Getting parameters from option files

If your API allows it, you can specify connection parameters in a MySQL option file and the API will read the parameters from the file for you. For APIs that do not support option files directly, you may be able to arrange to read other types of files in which parameters are stored or to write your own functions that read option files.

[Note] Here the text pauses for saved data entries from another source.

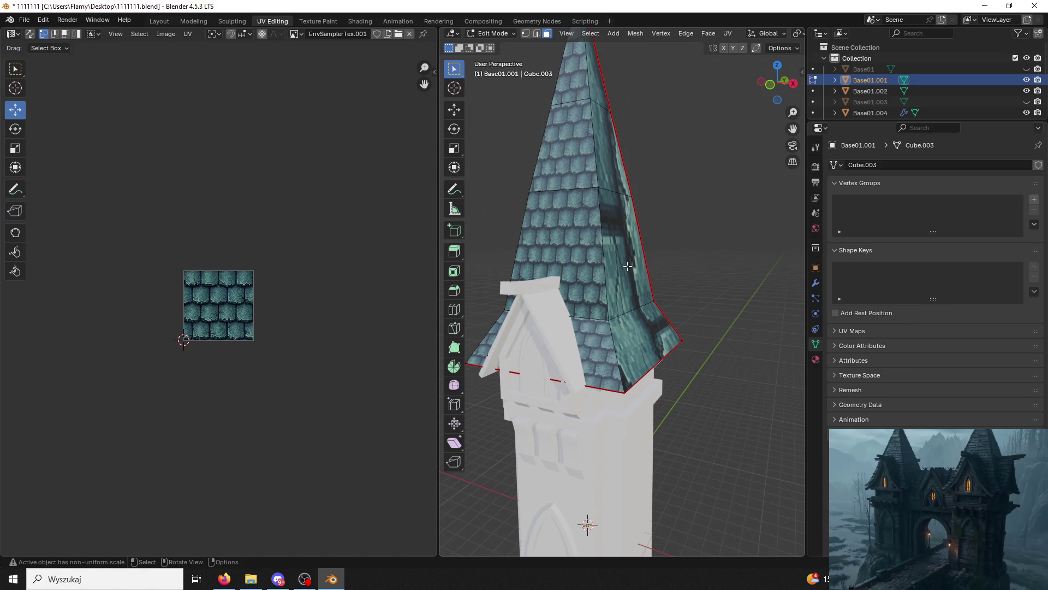
left_click(628, 266)
left_click(586, 358)
left_click(563, 251, "shift")
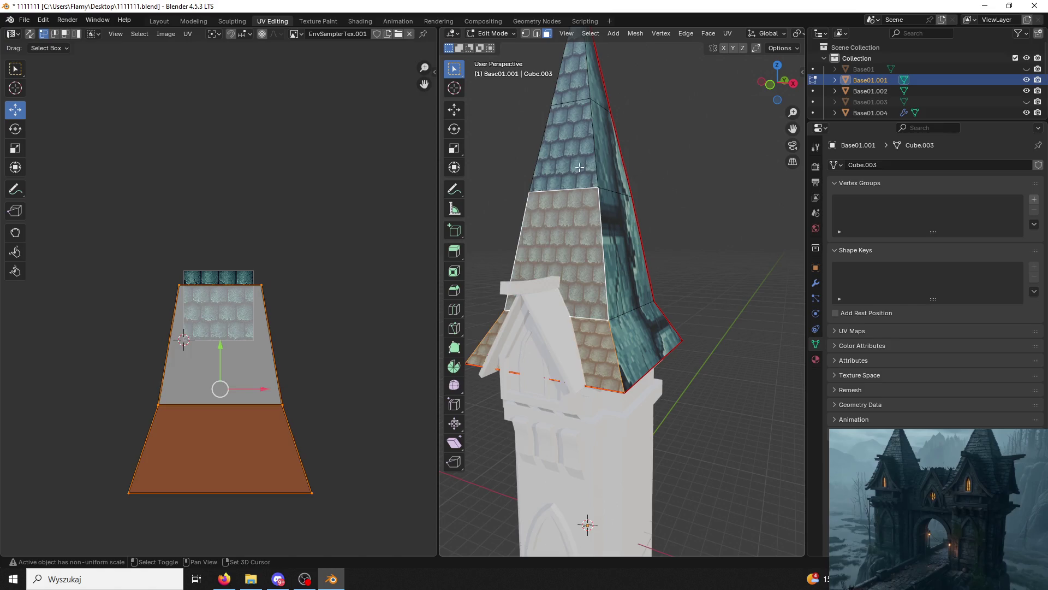
left_click(562, 147, "shift")
left_click(571, 74, "shift")
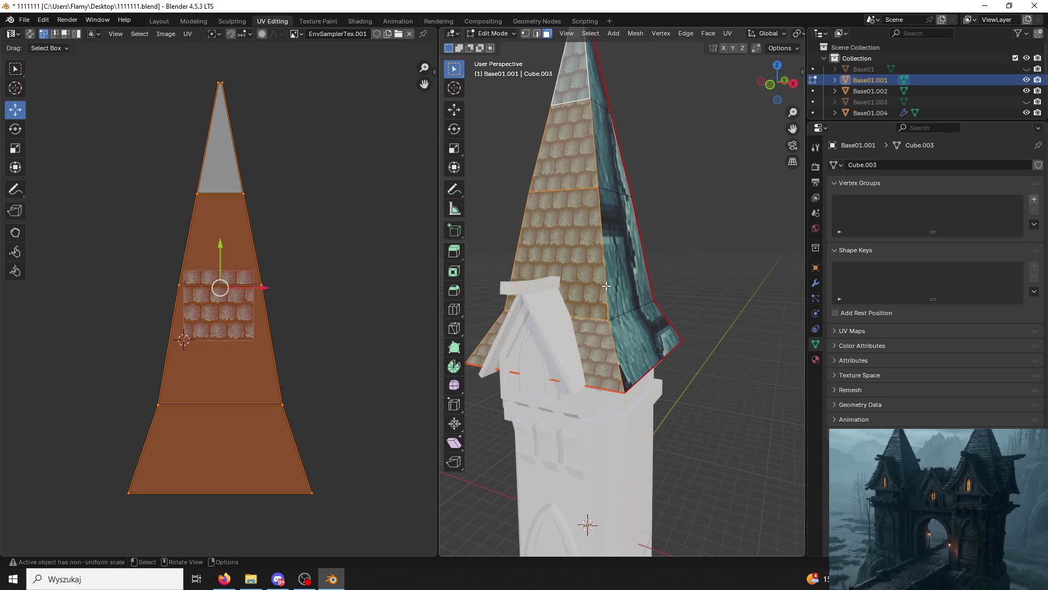
key("alt+a")
Rotate the right-side face column's UVs 90° and scale them up.
left_click(639, 275)
left_click(595, 82, "shift")
left_click(609, 147, "shift")
left_click(641, 350, "shift")
middle_click_drag(642, 349, 558, 313)
type("a")
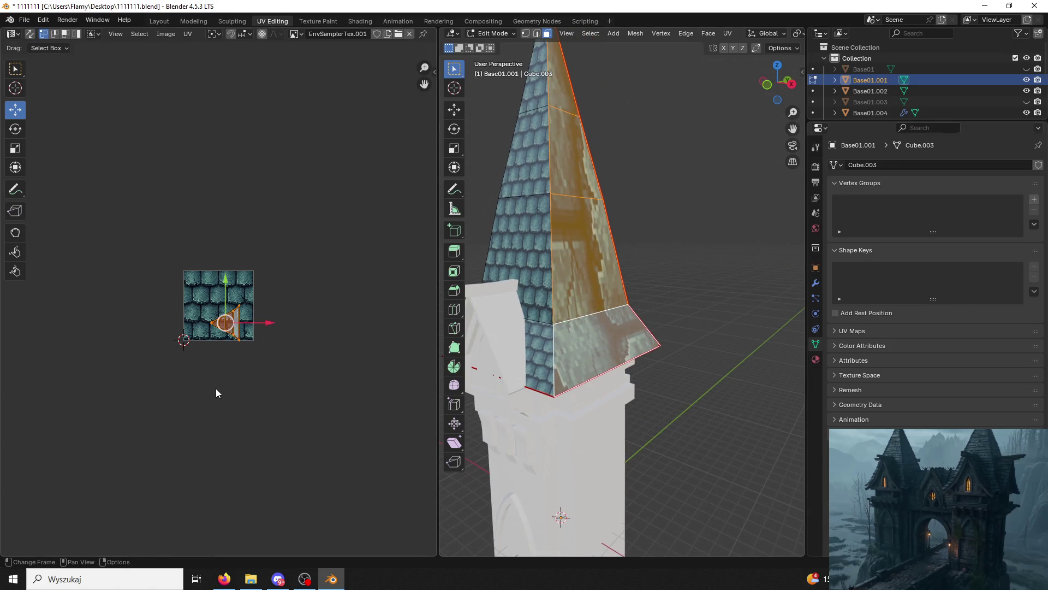
type("r90")
key("Return")
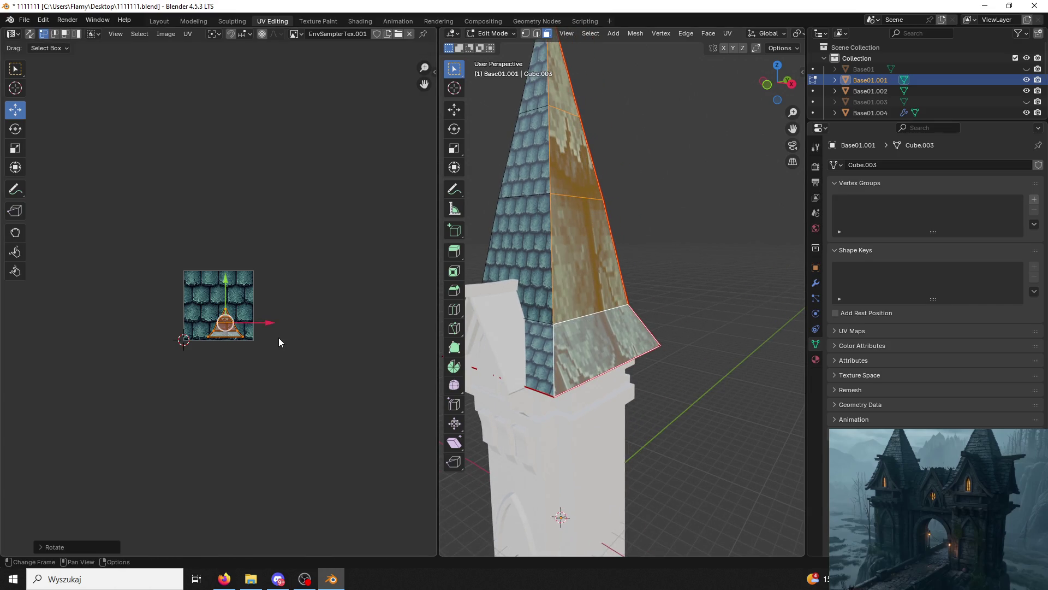
key("s")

Specifying Connection Parameters Using Option Files describes the format of MySQL option files. I’ll assume that you’ve read the discussion there and concentrate here on how to use option files from within programs. Under Unix, user-specific options are specified by convention in~/.my.cnf (that is, in the .my.cnf file in your home directory). However, the MySQL option file mechanism can look in several different files if they exist (no option file is required to exist). The standard search order is /etc/my.cnf, the my.cnf file in the MySQL installation directory, and the~/.my.cnf file for the current user. Under Windows, the option files you can use are the my.ini file in your MySQL installation directory (for example, C:\Program Files\MySQL\MySQL Server 5.0), my.ini in your Windows directory (this is something like C:\Windows or C:\WINNT), or themy.cnf file.

If multiple option files exist and a given parameter is specified in several of them, the last value found takes precedence.

MySQL option files are not used by your own programs unless you tell them to do so:

§ Perl, Ruby, and Python provide direct API support for reading option files; simply indicate that you want to use them at the time that you connect to the server. It’s possible to specify that only a particular file should be read, or that the standard search order should be used to look for multiple option files.

§ PHP and Java do not support option files. As a workaround for PHP, we’ll write a simple option file parsing function. For Java, we’ll adopt a different approach that uses properties files.

Although the conventional name under Unix for the user-specific option file is .my.cnf in the current user’s home directory, there’s no rule that your programs must use this particular file. You can name an option file anything you like and put it wherever you want. For example, you might set up a file named mcb.cnf and install it in the /usr/local/lib/mcb directory for use by scripts that access the cookbook database. Under some circumstances, you might even want to create multiple option files. Then, from within any given script, you can select the file that’s appropriate for the type of permissions the script needs. For example, you might have one option file, mcb.cnf, that lists parameters for a full-access MySQL account, and another file, mcb-ro.cnf, that lists connection parameters for an account that needs only read-only access to MySQL. Another possibility is to list multiple groups within the same option file and have your scripts select options from the appropriate group.

Perl. Perl DBI scripts can use option files. To take advantage of this, place the appropriate option specifiers in the third component of the data source name string:

§ To specify an option group, use mysql_read_default_group=groupname . This tells MySQL to search the standard option files for options in the named group and in the [client] group. The groupname value should be written without the square brackets that are part of the line that begins the group. For example, if a group in an option file begins with a [my_prog] line, specify my_prog as the groupname value. To search the standard files but look only in the [client] group, groupname should be client.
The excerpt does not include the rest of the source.